Günümüz dünyasında teknoloji baş döndürücü bir hızla gelişmekte ve insan hayatını çok ciddi bir şekilde kuşatmaktadır. Süreç o kadar hızlı gelişip değişiyor ki artık dijital süreçlerin insan yaşamına entegre olmasını bırakın, insanın dijital süreçlere entegresini iyiden iyiye konuşmaya başladık.
Bu durum hayatımızda pek çok kolaylık ve rahatlık sağlasa da dikkatsiz ve bilinçsiz kullanım beraberinde ciddi potansiyel tehlikeler de barındırmaktadır.
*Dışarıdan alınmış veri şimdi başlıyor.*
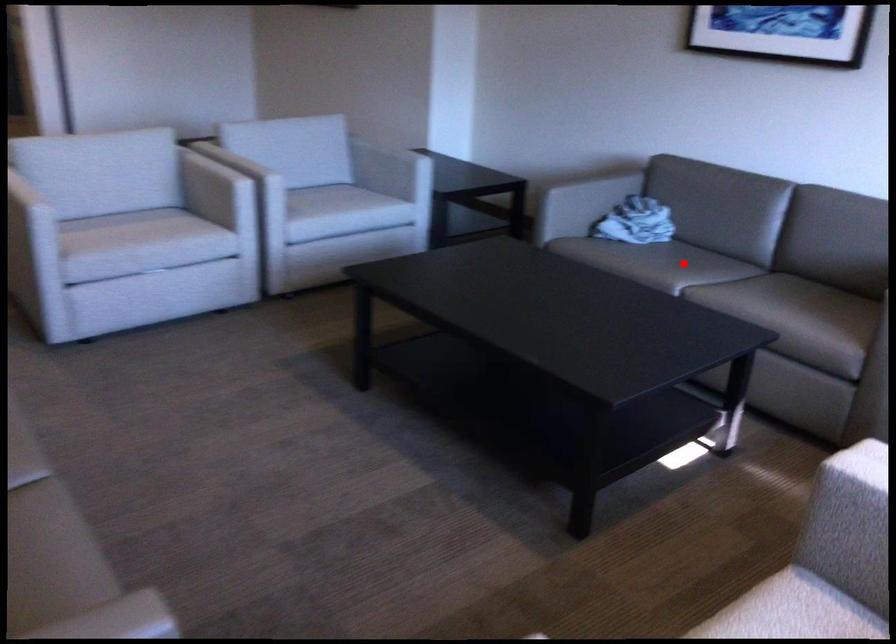
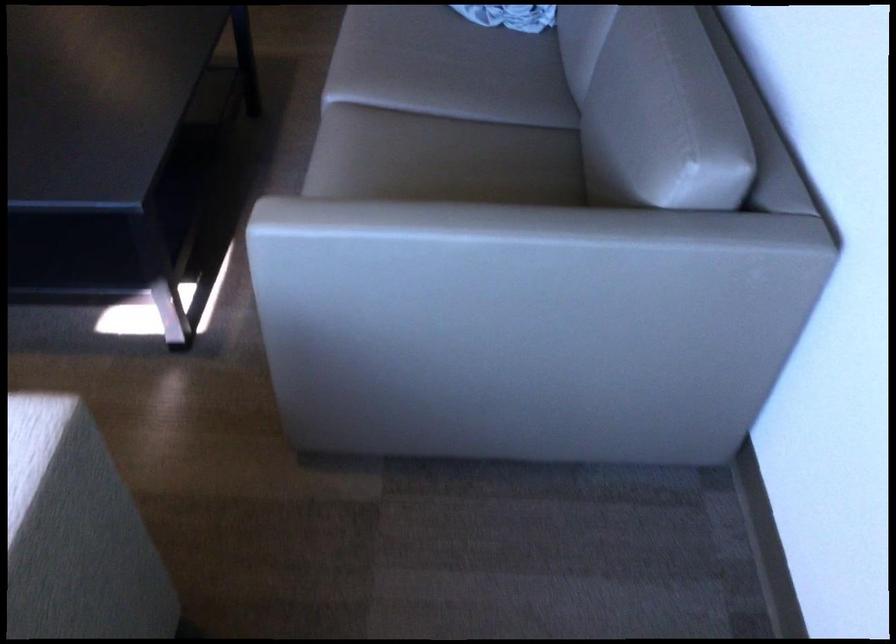
Question: I am providing you with two images of the same scene from different viewpoints. In image1, a red point is highlighted. Considering the same 3D point in image2, which of the following is correct?

Choices:
 (A) It is closer
 (B) It is farther

Answer: (A)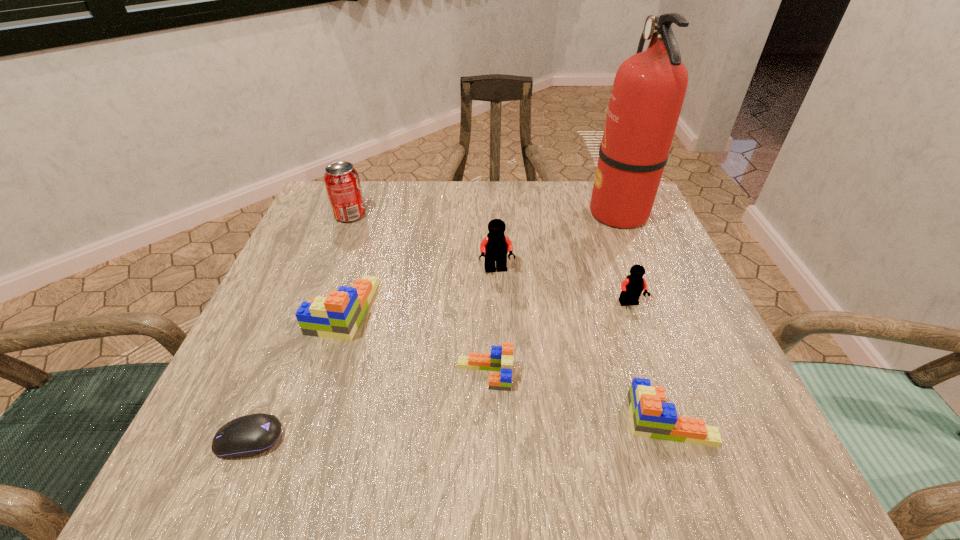
Where is `fire extinguisher`? This screenshot has height=540, width=960. fire extinguisher is located at coordinates [649, 88].

The height and width of the screenshot is (540, 960). I want to click on the tallest object, so click(649, 88).

Find the location of a particular element. soda can is located at coordinates (341, 179).

Where is `the third farthest object`? the third farthest object is located at coordinates pyautogui.click(x=495, y=247).

The height and width of the screenshot is (540, 960). I want to click on the bigger black Lego, so click(495, 247).

Image resolution: width=960 pixels, height=540 pixels. I want to click on the leftmost orange Lego, so click(x=337, y=316).

You are a GUI agent. You are given a task and a screenshot of the screen. Output one action in this format:
    pyautogui.click(x=<x>, y=<y>)
    Task: Click on the leftmost Lego
    
    Given the screenshot: What is the action you would take?
    [337, 316]

This screenshot has height=540, width=960. I want to click on the smaller black Lego, so click(632, 287).

At what (x,y) coordinates should I click in order to perform the action: click on the nearer black Lego. Please return your answer as a coordinate pair (x, y). Looking at the image, I should click on (632, 287).

Image resolution: width=960 pixels, height=540 pixels. Find the location of `the nearest Lego`. the nearest Lego is located at coordinates (651, 417).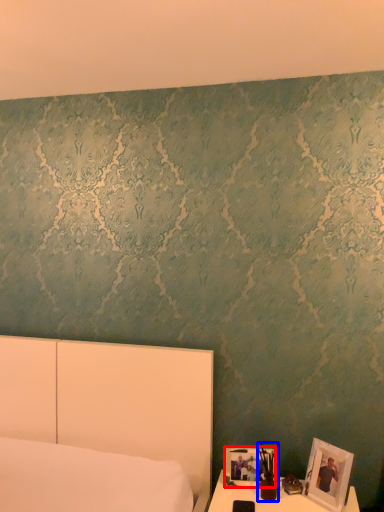
Question: Which object is closer to the camera taking this photo, picture frame (highlighted by a red box) or bedside lamp (highlighted by a blue box)?

Choices:
 (A) picture frame
 (B) bedside lamp

Answer: (B)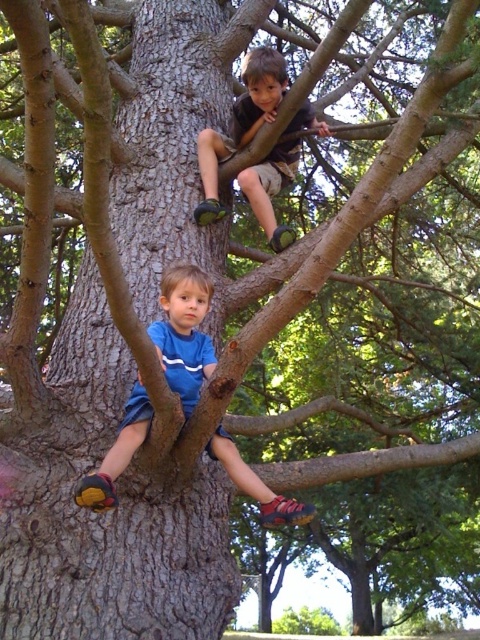
Does blue fabric shorts at lower left appear on the left side of matte brown shorts at upper center?

Yes, blue fabric shorts at lower left is to the left of matte brown shorts at upper center.

Between point (172, 349) and point (216, 166), which one is positioned in front?

Point (172, 349)

Where is `blue fabric shorts at lower left`? This screenshot has width=480, height=640. blue fabric shorts at lower left is located at coordinates (183, 332).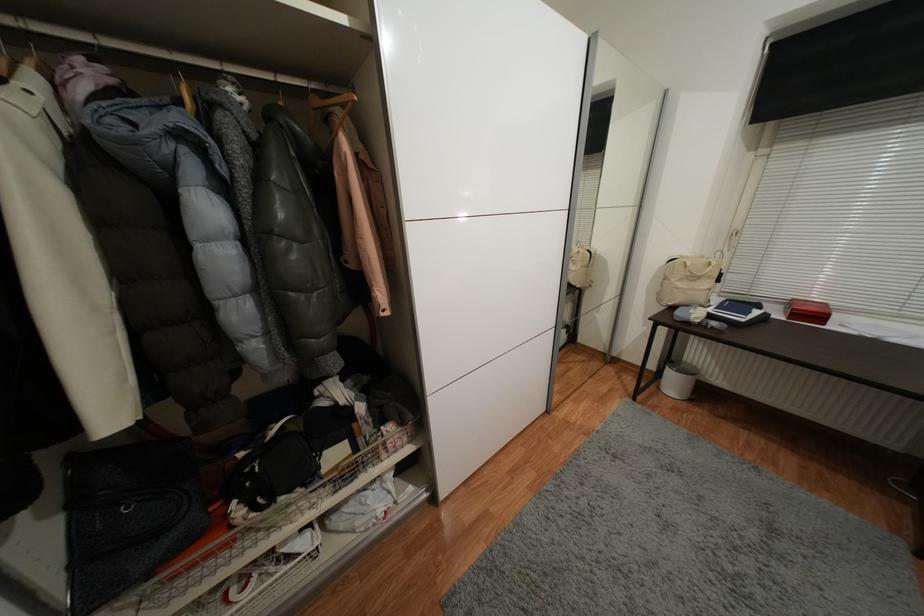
Bu tehlikelerin en başında bağımlılık gelmektedir. Dijital bağımlılık veya dijital obezite olarak ta nitelendirilen bu durum telefon, tablet ve benzeri akıllı cihazları aşırı derecede kullanma isteğinin oluşması; internet, sosyal medya ve dijital oyunlar gibi platformlarda çok fazla zaman geçirilmesine neden olmaktadır.
Dijital bağımlılık zamanı verimsiz bir şekilde tüketmeye sebep olduğu gibi sosyal ilişkileri, iş verimliliğini ve psikolojik sağlığı olumsuz etkiler. Yüz yüze iletişimin iyice azalmasına neden olan bu süreç, sosyal izolasyona yol açarak kişiyi derin bir yalnızlığa sürükler.
Sosyal medyada geçirilen yoğun zaman nedeniyle gerçek hayata karşı uyumsuzluk kişide psikolojik rahatsızlıklar oluşturmaktadır. Çevrimiçi ortamlarda oluşturulan yaşamlar, gerçek hayattaki kimlikten çok farklı olabiliyor ve bu bireylerin kendilerini kaybolmuş hissetmelerine yol açabiliyor.
Psikolojik rahatsızlıkların yanı sıra bilgisayar, telefon ve tabletlerde geçirilen uzun süreler göz rahatsızlıklarına ve omurgada ciddi fiziksel rahatsızlıklara da yol açmaktadır.
Yoğun dijitalleşme ve sosyal platformlarda aşırı zaman geçirmenin en önemli sonuçlarından biri de gizlilik ve güvenlik risklerinin yanı sıra mahremiyet konusunda da büyük sıkıntılara yol açmasıdır. Bununla ilgili yapılan bir araştırmada sosyal medya platformlarının kullanıcılarının politik görüşlerini yüzde yetmiş beşler oranında doğru tahmin ettiğini gösteriyor.
Manipülasyon, bilgi kirliliği, gerçek bilgiye ulaşmanın zorluğu ve yanlış yönlendirilme başta olmak üzere ekran karşısında geçirilen sürenin artmasının insan hayatına çok vahim boyutlarda etki etmektedir. Eğer dikkatli olunmaz, yeterince tedbir alınmazsa dijitalleşen dünya telafisi olmayan hasarlara yol açar.
Alacağımız tedbirlerle dijital dünyanın oluşturduğu hasarları en aza indirmeye çalışabiliriz. Bu tedbirlerin en önemlisi ebeveynlerin hem kendi kullanımlarını sınırlandırması hem de çocukların kullanımını sınırlandırmalarıdır.
Bu konuda en çok yapılan hataların başında teknolojik aletlerin çocukları oyalamak için kullanılması. Telefon ve tabletler ebeveynler tarafından maalesef çocuk bakıcısı gibi kullanılıyor. Bu yüzden çocuklar erken yaştan itibaren internete, telefona ve tablete maruz kalıyor. Bu konuda hassas davranılmalı.
Yine evde ekran süreleri kısaltılarak alternatif aile içi aktivitelere yönelmeli ve sosyal aktivitelere yoğunluk verilmelidir.
Çocukların internette ne tür içeriklerle karşı karşıya olduklarını incelemeli buna yönelik kısıtlayıcı filtreler kullanılmalıdır.
Özellikle devlet tarafından dijital okuryazarlık konusunda dersler müfredatta yoğun bir şekilde işlenmeli, çocukların bu konuda bilinçlenmeleri sağlanmalıdır. Çocuklara internetin güvenli kullanımı ve olası tehlikeleri hakkında bilgi verilmeli, sosyal medyada nasıl davranmaları gerektiği öğretilmelidir.